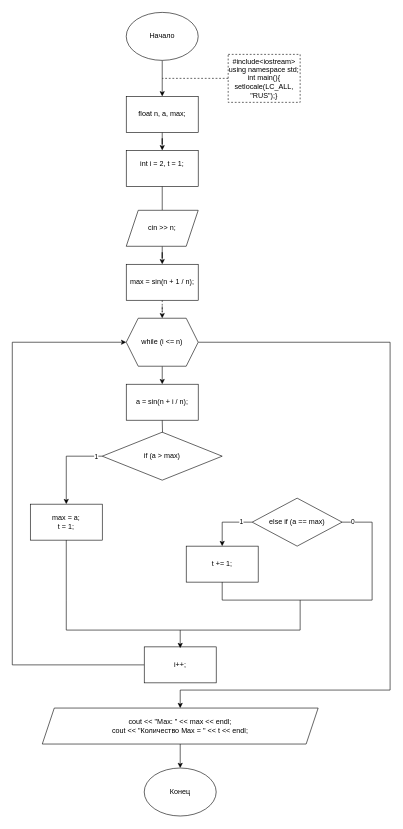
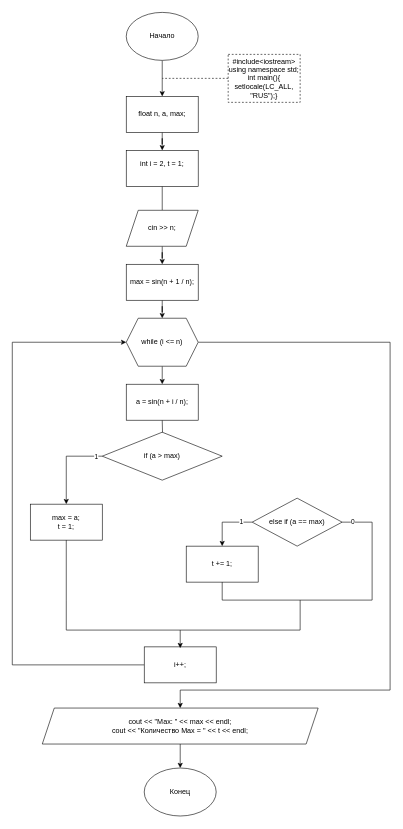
  <mxCell id="0" />
  <mxCell id="1" parent="0" />
  <mxCell id="2" value="" style="edgeStyle=orthogonalEdgeStyle;rounded=0;orthogonalLoop=1;jettySize=auto;html=1;" edge="1" parent="1" source="3" target="5"><mxGeometry relative="1" as="geometry" /></mxCell>
  <mxCell id="3" value="Начало" style="ellipse;whiteSpace=wrap;html=1;" vertex="1" parent="1"><mxGeometry x="210" y="20" width="120" height="80" as="geometry" /></mxCell>
  <mxCell id="4" value="" style="edgeStyle=orthogonalEdgeStyle;rounded=0;orthogonalLoop=1;jettySize=auto;html=1;" edge="1" parent="1" source="5" target="10"><mxGeometry relative="1" as="geometry" /></mxCell>
  <mxCell id="5" value="&lt;span&gt;&#09;&lt;/span&gt;float n, a, max;" style="rounded=0;whiteSpace=wrap;html=1;" vertex="1" parent="1"><mxGeometry x="210" y="160" width="120" height="60" as="geometry" /></mxCell>
  <mxCell id="6" value="&lt;div&gt;#include&amp;lt;iostream&amp;gt;&lt;/div&gt;&lt;div&gt;using namespace std;&lt;/div&gt;&lt;div&gt;int main(){&lt;/div&gt;&lt;span&gt;&#09;&lt;/span&gt;setlocale(LC_ALL, &quot;RUS&quot;);}" style="rounded=0;whiteSpace=wrap;html=1;dashed=1;" vertex="1" parent="1"><mxGeometry x="380" y="90" width="120" height="80" as="geometry" /></mxCell>
  <mxCell id="7" value="" style="endArrow=none;dashed=1;html=1;rounded=0;exitX=0;exitY=0.5;exitDx=0;exitDy=0;" edge="1" parent="1" source="6"><mxGeometry width="50" height="50" relative="1" as="geometry"><mxPoint x="260" y="450" as="sourcePoint" /><mxPoint x="270" y="130" as="targetPoint" /></mxGeometry></mxCell>
  <mxCell id="8" value="Конец" style="ellipse;whiteSpace=wrap;html=1;" vertex="1" parent="1"><mxGeometry x="240" y="1280" width="120" height="80" as="geometry" /></mxCell>
  <mxCell id="9" value="" style="edgeStyle=orthogonalEdgeStyle;rounded=0;orthogonalLoop=1;jettySize=auto;html=1;endArrow=none;" edge="1" parent="1" source="10" target="12"><mxGeometry relative="1" as="geometry" /></mxCell>
  <mxCell id="10" value="&lt;div&gt;&lt;span&gt;&#09;&lt;/span&gt;int i = 2, t = 1;&lt;/div&gt;&lt;div&gt;&lt;br&gt;&lt;/div&gt;" style="whiteSpace=wrap;html=1;rounded=0;" vertex="1" parent="1"><mxGeometry x="210" y="250" width="120" height="60" as="geometry" /></mxCell>
  <mxCell id="11" value="" style="edgeStyle=orthogonalEdgeStyle;rounded=0;orthogonalLoop=1;jettySize=auto;html=1;" edge="1" parent="1" source="12" target="24"><mxGeometry relative="1" as="geometry" /></mxCell>
  <mxCell id="12" value="&lt;span&gt;&#09;&lt;/span&gt;cin &amp;gt;&amp;gt; n;" style="shape=parallelogram;perimeter=parallelogramPerimeter;whiteSpace=wrap;html=1;fixedSize=1;" vertex="1" parent="1"><mxGeometry x="210" y="350" width="120" height="60" as="geometry" /></mxCell>
  <mxCell id="13" value="" style="edgeStyle=orthogonalEdgeStyle;rounded=0;orthogonalLoop=1;jettySize=auto;html=1;" edge="1" parent="1" source="15"><mxGeometry relative="1" as="geometry"><mxPoint x="270" y="640" as="targetPoint" /></mxGeometry></mxCell>
  <mxCell id="14" style="edgeStyle=orthogonalEdgeStyle;rounded=0;orthogonalLoop=1;jettySize=auto;html=1;" edge="1" parent="1" source="15"><mxGeometry relative="1" as="geometry"><mxPoint x="300" y="1180" as="targetPoint" /><Array as="points"><mxPoint x="650" y="570" /><mxPoint x="650" y="1150" /><mxPoint x="300" y="1150" /><mxPoint x="300" y="1180" /></Array></mxGeometry></mxCell>
  <mxCell id="15" value="&lt;span&gt;&#09;&lt;/span&gt;while (i &amp;lt;= n)" style="shape=hexagon;perimeter=hexagonPerimeter2;whiteSpace=wrap;html=1;fixedSize=1;" vertex="1" parent="1"><mxGeometry x="210" y="530" width="120" height="80" as="geometry" /></mxCell>
  <mxCell id="16" value="" style="edgeStyle=orthogonalEdgeStyle;rounded=0;orthogonalLoop=1;jettySize=auto;html=1;" edge="1" parent="1" target="19"><mxGeometry relative="1" as="geometry"><mxPoint x="270" y="700" as="sourcePoint" /></mxGeometry></mxCell>
  <mxCell id="17" style="edgeStyle=orthogonalEdgeStyle;rounded=0;orthogonalLoop=1;jettySize=auto;html=1;entryX=0.5;entryY=0;entryDx=0;entryDy=0;exitX=0;exitY=0.5;exitDx=0;exitDy=0;" edge="1" parent="1" source="19" target="20"><mxGeometry relative="1" as="geometry" /></mxCell>
  <mxCell id="18" value="1" style="edgeLabel;html=1;align=center;verticalAlign=middle;resizable=0;points=[];" vertex="1" connectable="0" parent="17"><mxGeometry x="-0.84" y="1" relative="1" as="geometry"><mxPoint as="offset" /></mxGeometry></mxCell>
  <mxCell id="19" value="&lt;span&gt;&#09;&#09;&lt;/span&gt;if (a &amp;gt; max)" style="rhombus;whiteSpace=wrap;html=1;" vertex="1" parent="1"><mxGeometry x="170" y="720" width="200" height="80" as="geometry" /></mxCell>
  <mxCell id="20" value="&lt;div&gt;&lt;span&gt;&#09;&#09;&#09;&lt;/span&gt;max = a;&lt;/div&gt;&lt;div&gt;&lt;span&gt;&#09;&#09;&#09;&lt;/span&gt;t = 1;&lt;/div&gt;" style="rounded=0;whiteSpace=wrap;html=1;" vertex="1" parent="1"><mxGeometry x="50" y="840" width="120" height="60" as="geometry" /></mxCell>
  <mxCell id="21" style="edgeStyle=orthogonalEdgeStyle;rounded=0;orthogonalLoop=1;jettySize=auto;html=1;entryX=0;entryY=0.5;entryDx=0;entryDy=0;" edge="1" parent="1" source="22" target="15"><mxGeometry relative="1" as="geometry"><Array as="points"><mxPoint x="20" y="1108" /><mxPoint x="20" y="570" /></Array></mxGeometry></mxCell>
  <mxCell id="22" value="&lt;span&gt;&#09;&#09;&lt;/span&gt;i++;" style="rounded=0;whiteSpace=wrap;html=1;" vertex="1" parent="1"><mxGeometry x="240" y="1078" width="120" height="60" as="geometry" /></mxCell>
- <mxCell id="23" value="" style="edgeStyle=orthogonalEdgeStyle;rounded=0;orthogonalLoop=1;jettySize=auto;html=1;dashed=1;" edge="1" parent="1" source="24" target="15"><mxGeometry relative="1" as="geometry" /></mxCell>
+ <mxCell id="23" value="" style="edgeStyle=orthogonalEdgeStyle;rounded=0;orthogonalLoop=1;jettySize=auto;html=1;" edge="1" parent="1" source="24" target="15"><mxGeometry relative="1" as="geometry" /></mxCell>
  <mxCell id="24" value="&lt;span&gt;&#09;&lt;/span&gt;max = sin(n + 1 / n);" style="whiteSpace=wrap;html=1;" vertex="1" parent="1"><mxGeometry x="210" y="440" width="120" height="60" as="geometry" /></mxCell>
  <mxCell id="25" value="&lt;span&gt;&#09;&#09;&lt;/span&gt;a = sin(n + i / n);" style="rounded=0;whiteSpace=wrap;html=1;" vertex="1" parent="1"><mxGeometry x="210" y="640" width="120" height="60" as="geometry" /></mxCell>
  <mxCell id="26" value="" style="edgeStyle=orthogonalEdgeStyle;rounded=0;orthogonalLoop=1;jettySize=auto;html=1;exitX=0;exitY=0.5;exitDx=0;exitDy=0;" edge="1" parent="1" source="28" target="29"><mxGeometry relative="1" as="geometry" /></mxCell>
  <mxCell id="27" value="1" style="edgeLabel;html=1;align=center;verticalAlign=middle;resizable=0;points=[];" vertex="1" connectable="0" parent="26"><mxGeometry x="-0.582" y="-1" relative="1" as="geometry"><mxPoint as="offset" /></mxGeometry></mxCell>
  <mxCell id="28" value="&lt;span&gt;&#09;&#09;&lt;/span&gt;else if (a == max)" style="rhombus;whiteSpace=wrap;html=1;" vertex="1" parent="1"><mxGeometry x="420" y="830" width="150" height="80" as="geometry" /></mxCell>
  <mxCell id="29" value="&lt;span&gt;&#09;&#09;&#09;&lt;/span&gt;t += 1;" style="whiteSpace=wrap;html=1;" vertex="1" parent="1"><mxGeometry x="310" y="910" width="120" height="60" as="geometry" /></mxCell>
  <mxCell id="30" value="" style="endArrow=none;html=1;rounded=0;entryX=1;entryY=0.5;entryDx=0;entryDy=0;exitX=0.5;exitY=1;exitDx=0;exitDy=0;" edge="1" parent="1" source="29" target="28"><mxGeometry width="50" height="50" relative="1" as="geometry"><mxPoint x="450" y="870" as="sourcePoint" /><mxPoint x="500" y="820" as="targetPoint" /><Array as="points"><mxPoint x="370" y="1000" /><mxPoint x="620" y="1000" /><mxPoint x="620" y="870" /></Array></mxGeometry></mxCell>
  <mxCell id="31" value="0" style="edgeLabel;html=1;align=center;verticalAlign=middle;resizable=0;points=[];" vertex="1" connectable="0" parent="30"><mxGeometry x="0.926" y="-1" relative="1" as="geometry"><mxPoint as="offset" /></mxGeometry></mxCell>
  <mxCell id="32" value="" style="endArrow=none;html=1;rounded=0;exitX=0.5;exitY=1;exitDx=0;exitDy=0;" edge="1" parent="1" source="20"><mxGeometry width="50" height="50" relative="1" as="geometry"><mxPoint x="450" y="1000" as="sourcePoint" /><mxPoint x="500" y="1000" as="targetPoint" /><Array as="points"><mxPoint x="110" y="1000" /><mxPoint x="110" y="1050" /><mxPoint x="500" y="1050" /></Array></mxGeometry></mxCell>
  <mxCell id="33" value="" style="endArrow=classic;html=1;rounded=0;" edge="1" parent="1"><mxGeometry width="50" height="50" relative="1" as="geometry"><mxPoint x="300" y="1050" as="sourcePoint" /><mxPoint x="300" y="1080" as="targetPoint" /></mxGeometry></mxCell>
  <mxCell id="34" style="edgeStyle=orthogonalEdgeStyle;rounded=0;orthogonalLoop=1;jettySize=auto;html=1;" edge="1" parent="1" source="35"><mxGeometry relative="1" as="geometry"><mxPoint x="300" y="1280" as="targetPoint" /></mxGeometry></mxCell>
  <mxCell id="35" value="&lt;div&gt;&lt;span&gt;&#09;&lt;/span&gt;cout &amp;lt;&amp;lt; &quot;Мах: &quot; &amp;lt;&amp;lt; max &amp;lt;&amp;lt; endl;&lt;/div&gt;&lt;div&gt;&lt;span&gt;&#09;&lt;/span&gt;cout &amp;lt;&amp;lt; &quot;Количество Max = &quot; &amp;lt;&amp;lt; t &amp;lt;&amp;lt; endl;&lt;/div&gt;" style="shape=parallelogram;perimeter=parallelogramPerimeter;whiteSpace=wrap;html=1;fixedSize=1;" vertex="1" parent="1"><mxGeometry x="70" y="1180" width="460" height="60" as="geometry" /></mxCell>
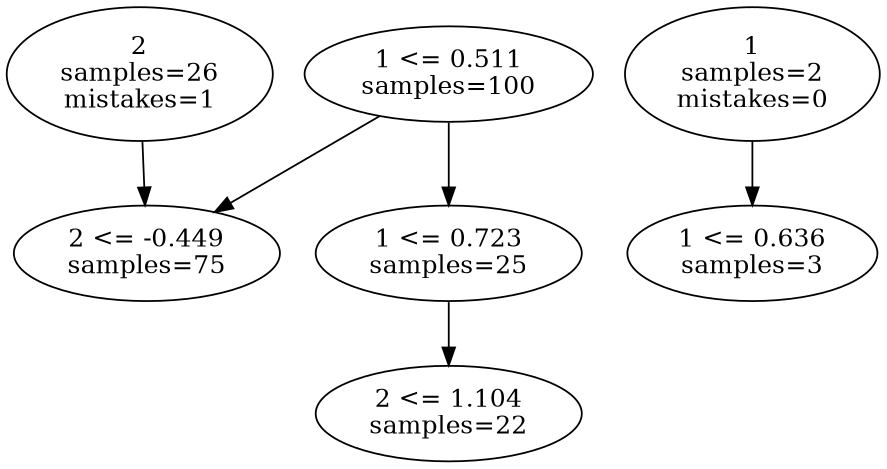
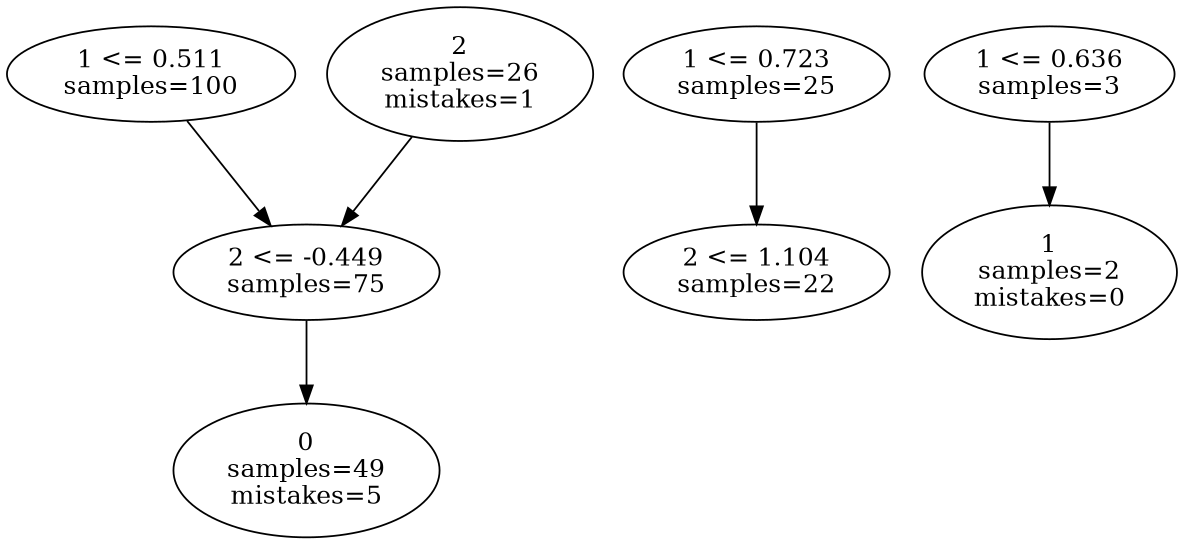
  digraph {
    n1 [label="1 <= 0.511\nsamples=\100"]
    n2 [label="2 <= -0.449\nsamples=\75"]
    n3 [label="1 <= 0.723\nsamples=\25"]
+   n4 [label="0\nsamples=\49\nmistakes=\5"]
    n5 [label="2 <= 1.104\nsamples=\22"]
    n6 [label="2\nsamples=\26\nmistakes=\1"]
    n7 [label="1 <= 0.636\nsamples=\3"]
    n8 [label="1\nsamples=\2\nmistakes=\0"]
    n1 -> n2
-   n1 -> n3
+   n2 -> n4
    n3 -> n5
    n6 -> n2
-   n8 -> n7
+   n7 -> n8
  }
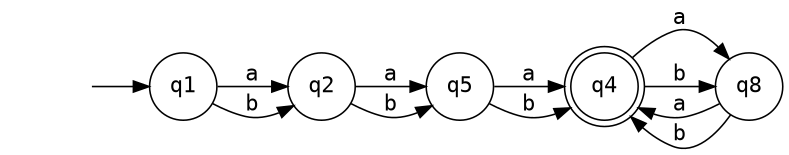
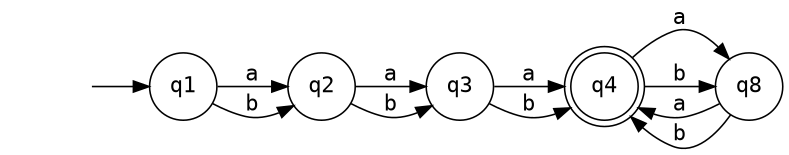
  digraph {
    fontname="DejaVu Sans Mono"
    rankdir=LR
    node [fontname="DejaVu Sans Mono" shape=circle]
    edge [fontname="DejaVu Sans Mono"]
    q4 [shape=doublecircle]
    n2 [label=q8]
    "" [shape=none]
    q1
    q2
-   q3 [label=q5]
+   q3
    q4 -> n2 [label=a]
    q4 -> n2 [label=b]
    n2 -> q4 [label=a]
    n2 -> q4 [label=b]
    "" -> q1
    q1 -> q2 [label=a]
    q1 -> q2 [label=b]
    q2 -> q3 [label=a]
    q2 -> q3 [label=b]
    q3 -> q4 [label=a]
    q3 -> q4 [label=b]
  }
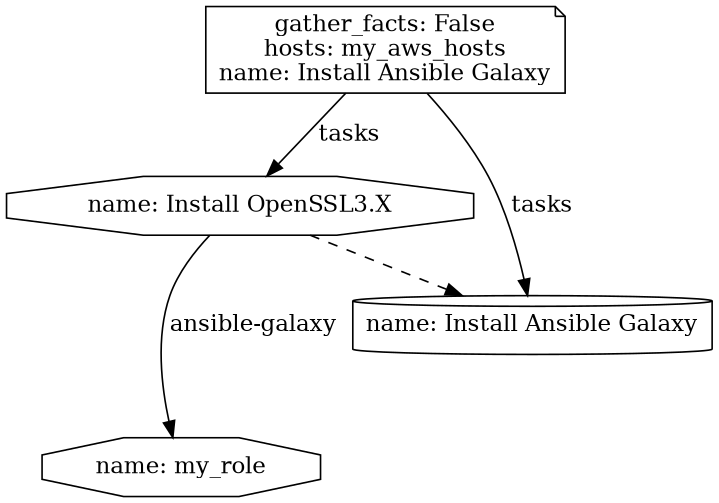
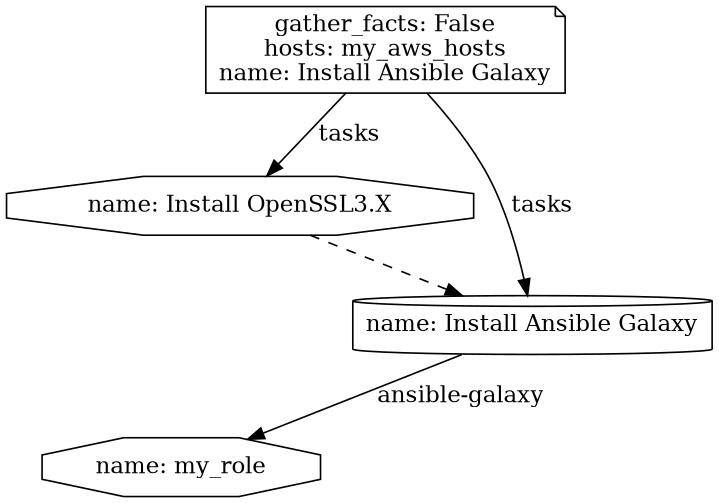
  digraph {
    node [shape=octagon]
    n1 [label="name: Install OpenSSL3.X\n"]
    n2 [label="name: Install Ansible Galaxy\n" shape=cylinder]
    n3 [label="name: my_role\n"]
    n4 [label="gather_facts: False\nhosts: my_aws_hosts\nname: Install Ansible Galaxy\n" shape=note]
    n1 -> n2 [style=dashed]
-   n1 -> n3 [label="ansible-galaxy"]
+   n2 -> n3 [label="ansible-galaxy"]
    n4 -> n1 [label=tasks]
    n4 -> n2 [label=tasks]
  }
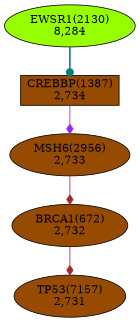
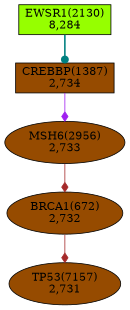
  digraph {
    node [fillcolor="#964b00" shape=ellipse style=filled]
    edge [color=brown style=solid arrowhead=diamond]
    n1 [label="BRCA1(672)\n2,732"]
    n2 [label="TP53(7157)\n2,731"]
    n3 [label="CREBBP(1387)\n2,734" shape=box]
    n4 [label="MSH6(2956)\n2,733"]
-   n5 [fillcolor="#96ff00" label="EWSR1(2130)\n8,284"]
+   n5 [fillcolor="#96ff00" label="EWSR1(2130)\n8,284" shape=box]
    n1 -> n2
    n3 -> n4 [color=purple]
    n4 -> n1
    n5 -> n3 [color=teal style=bold arrowhead=dot]
  }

● EXERCISE
Copy out every line above that contains the string "DejaVu".

● THE RESPONSE
    fontname="DejaVu Sans Mono"
    node [fontname="DejaVu Sans Mono" shape=circle]
    edge [fontname="DejaVu Sans Mono"]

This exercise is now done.